= Work required =
Reproduce each of the following lines verbatim, omitting the pictures from your output.
━━━━━ Data
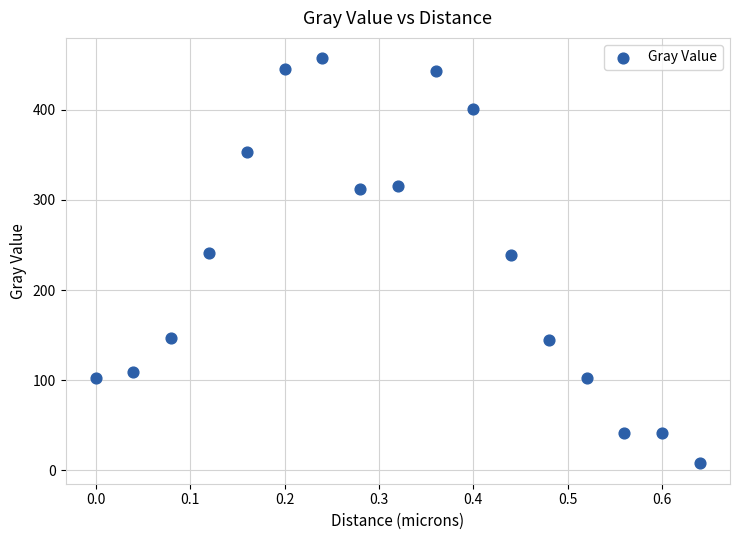

What is the range of X values (max minus min)?

0.6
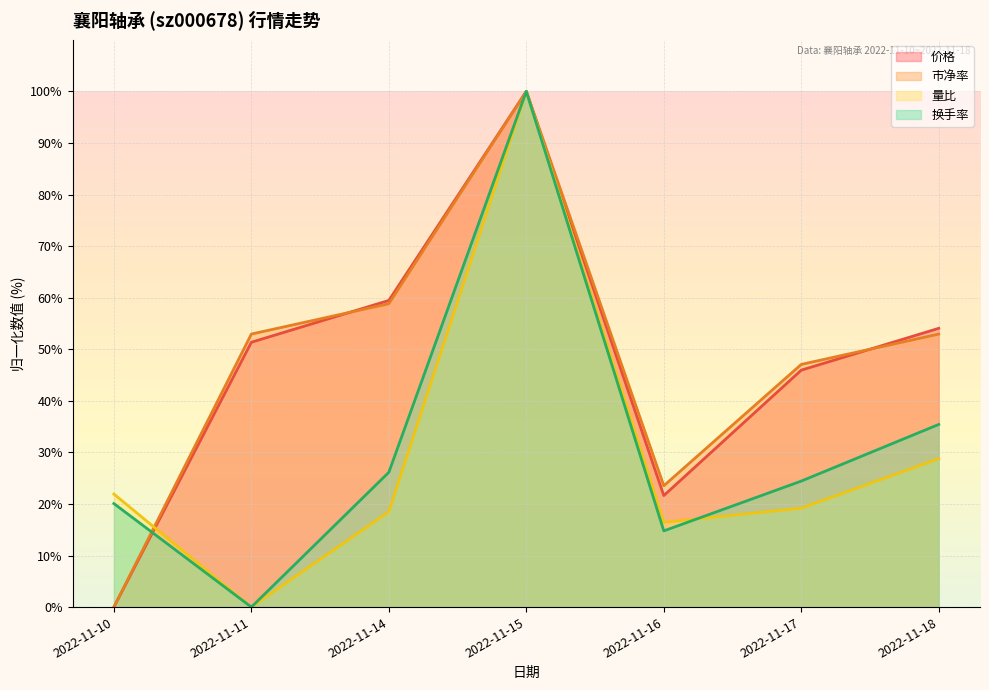

How many data points in 换手率 are above 24?

4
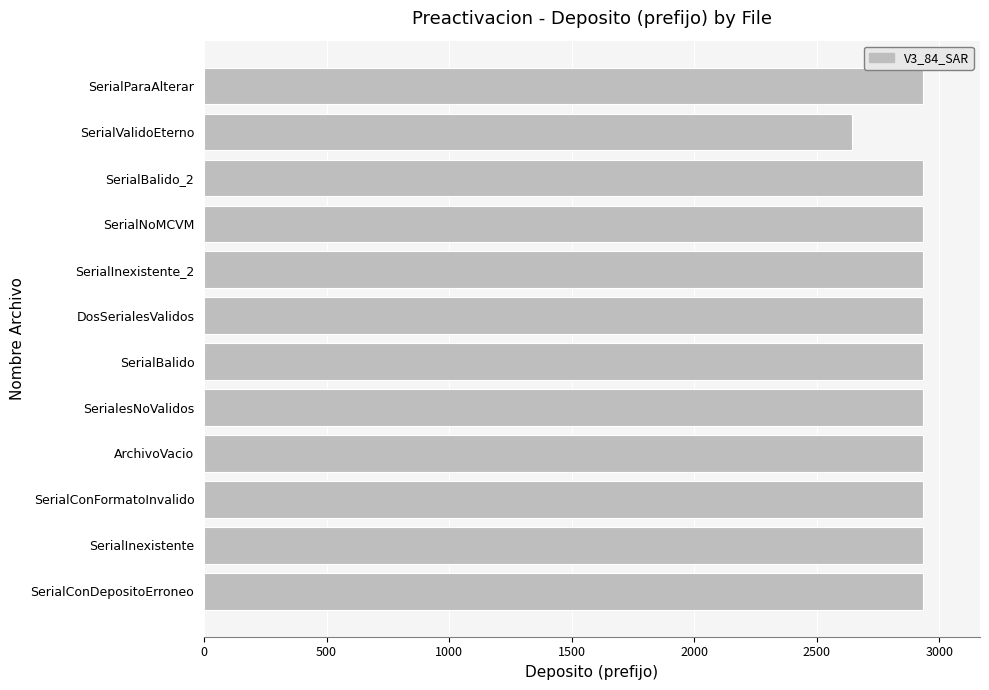

What is the greatest value displayed?

2932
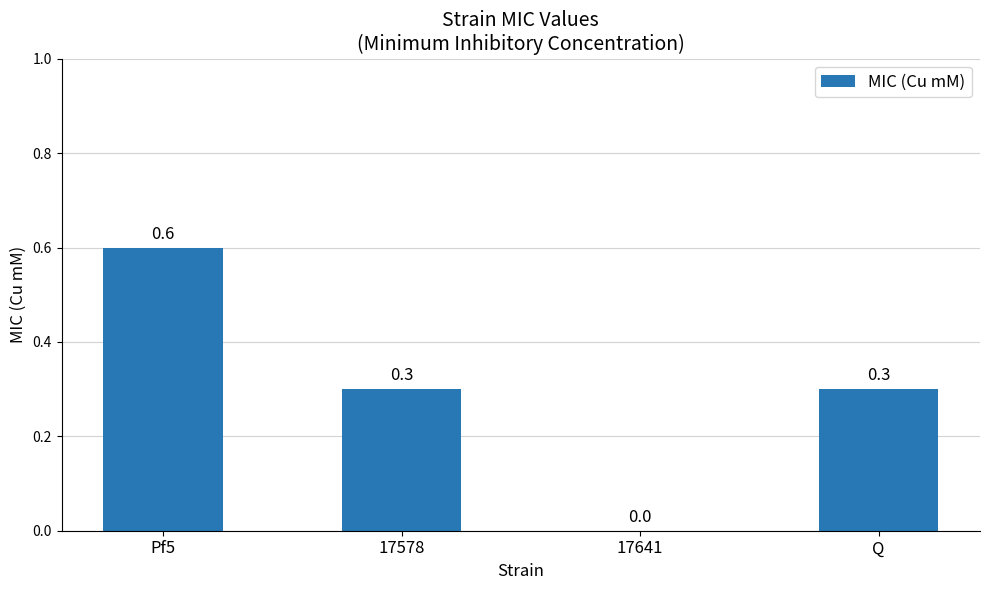

How many values exceed 0?

3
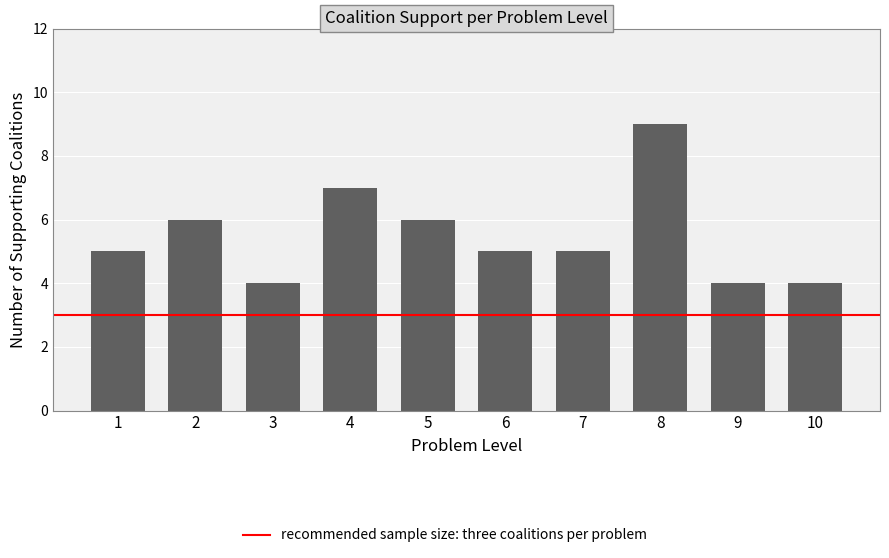

Read the value at 8.

9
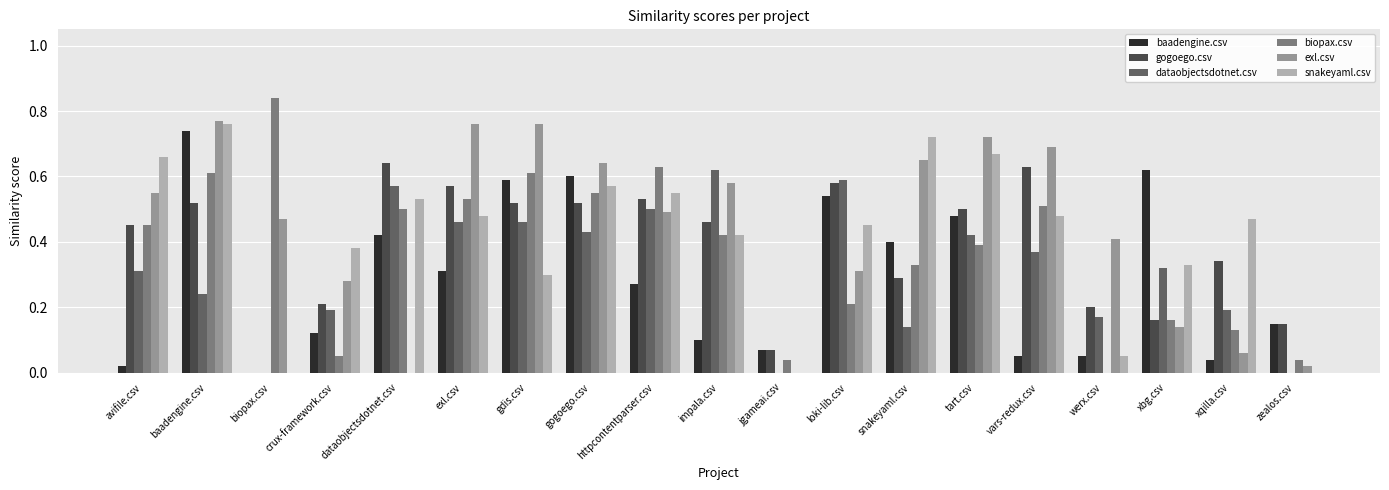

Between dataobjectsdotnet.csv and httpcontentparser.csv, which series saw the biggest shift?

exl.csv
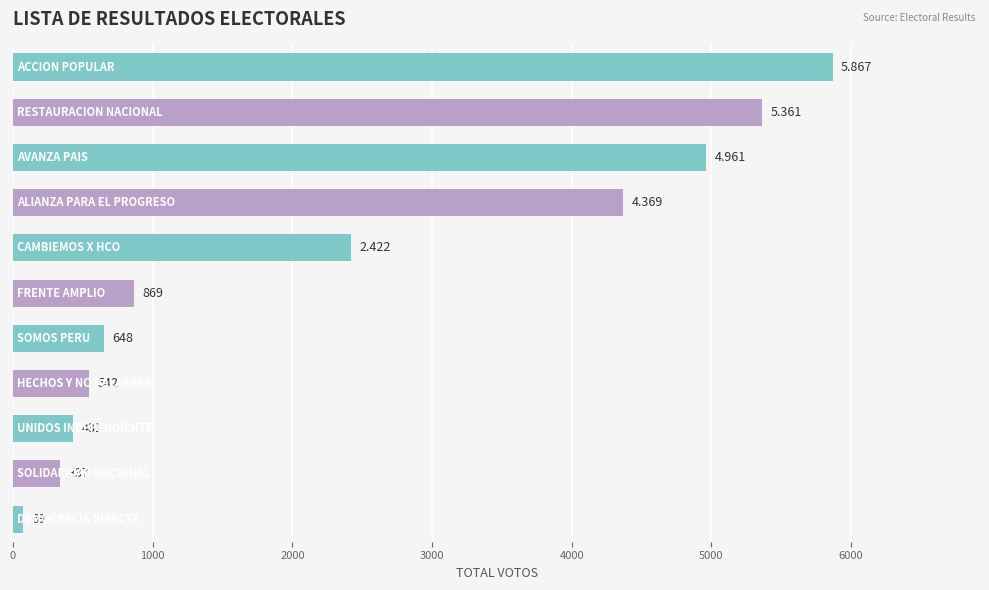

Does the chart contain any negative values?

No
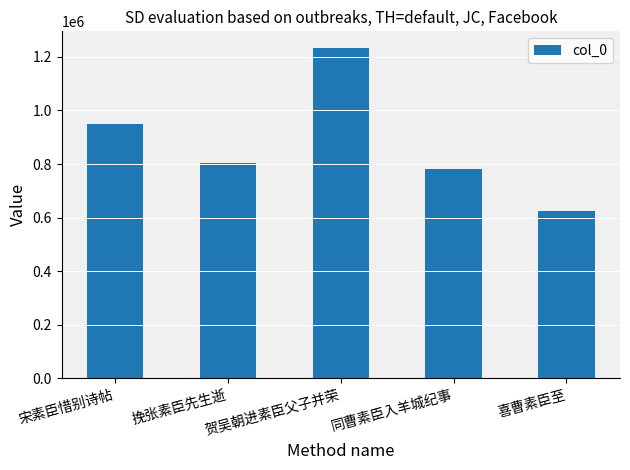

List the labels in order of value, largest first.

贺吴朝进素臣父子并荣, 宋素臣惜别诗帖, 挽张素臣先生逝, 同曹素臣入羊城纪事, 喜曹素臣至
━━━━━━━━━━
= Reply to the task =
What is the range of X values (max minus min)?

0.6

How many data points in 换手率 are above 24?

4

What is the greatest value displayed?

2932

How many values exceed 0?

3

Read the value at 8.

9

Between dataobjectsdotnet.csv and httpcontentparser.csv, which series saw the biggest shift?

exl.csv

Does the chart contain any negative values?

No

List the labels in order of value, largest first.

贺吴朝进素臣父子并荣, 宋素臣惜别诗帖, 挽张素臣先生逝, 同曹素臣入羊城纪事, 喜曹素臣至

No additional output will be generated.